EXERCISE REQUIREMENTS:
**1.** Rewrite the passage of the Restricted Stock provisions from "(b) Removal of Restrictions.  The" to "other appropriate recipient.", replacing "certificate" with "instrument".
**2.** What are all the section numbers that appear in the Restricted Stock provisions?

STUDY TEXT:
----------------------------------------

Shares awarded pursuant to a grant of Restricted Stock may be issued in the name of the Grantee and held, together with a stock power endorsed in blank, by the Committee or Company (or their delegates) or in trust or in escrow pursuant to an agreement satisfactory to the Committee, until such time as the restrictions on transfer have expired. All such terms and conditions shall be set forth in the particular Grantee’s Award Letter.
 
3.2   Restrictions
 
(a) Forfeiture of Restricted Stock.  Unless otherwise specified by the Committee in the Award Letter, the Restricted Stock that is subject to restrictions which are not satisfied shall be forfeited and all rights of the Grantee to such shares shall terminate. Restrictions shall be set forth in the particular Grantee’s Award Letter and may lapse upon the satisfaction of performance objectives.
 
(b) Removal of Restrictions.  The Committee, in its discretion, shall have the authority to remove any or all of the restrictions on the Restricted Stock if it determines that, by reason of a change in applicable law or another change in circumstance arising after the grant date of the Restricted Stock, such action is appropriate.
 
3.3   Delivery of Shares of Common Stock
 
Subject to withholding taxes under Section 6.2 and to the terms of the Award Letter, a stock certificate evidencing the shares of Restricted Stock with respect to which the restrictions in the Award Letter have been satisfied shall be delivered to the Grantee or other appropriate recipient free of restrictions. Such delivery shall be effected for all purposes when the Company shall have deposited such certificate in the United States mail, addressed to the Grantee or other appropriate recipient.
 
SECTION 4.

----------------------------------------

DATASET EXTRACT:
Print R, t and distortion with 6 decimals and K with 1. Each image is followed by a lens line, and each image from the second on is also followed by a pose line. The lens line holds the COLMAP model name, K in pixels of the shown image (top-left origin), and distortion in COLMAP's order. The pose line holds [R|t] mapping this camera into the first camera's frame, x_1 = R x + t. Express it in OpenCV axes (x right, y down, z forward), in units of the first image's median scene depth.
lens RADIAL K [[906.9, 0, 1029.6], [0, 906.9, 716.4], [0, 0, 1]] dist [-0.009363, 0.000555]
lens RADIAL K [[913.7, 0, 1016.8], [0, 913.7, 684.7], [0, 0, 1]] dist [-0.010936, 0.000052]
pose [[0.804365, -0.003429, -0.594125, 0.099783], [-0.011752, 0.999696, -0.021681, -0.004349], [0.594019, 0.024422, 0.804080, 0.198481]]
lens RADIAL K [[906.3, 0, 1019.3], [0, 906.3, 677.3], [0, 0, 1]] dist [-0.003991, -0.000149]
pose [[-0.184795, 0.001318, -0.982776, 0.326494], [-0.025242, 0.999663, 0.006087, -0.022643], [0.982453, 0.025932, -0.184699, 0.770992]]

----------------------------------------

EXERCISE RESPONSES:
**1.**
(b) Removal of Restrictions.  The Committee, in its discretion, shall have the authority to remove any or all of the restrictions on the Restricted Stock if it determines that, by reason of a change in applicable law or another change in circumstance arising after the grant date of the Restricted Stock, such action is appropriate.
 
3.3   Delivery of Shares of Common Stock
 
Subject to withholding taxes under Section 6.2 and to the terms of the Award Letter, a stock instrument evidencing the shares of Restricted Stock with respect to which the restrictions in the Award Letter have been satisfied shall be delivered to the Grantee or other appropriate recipient free of restrictions. Such delivery shall be effected for all purposes when the Company shall have deposited such instrument in the United States mail, addressed to the Grantee or other appropriate recipient.

**2.** 3.2, 3.3, 4, 6.2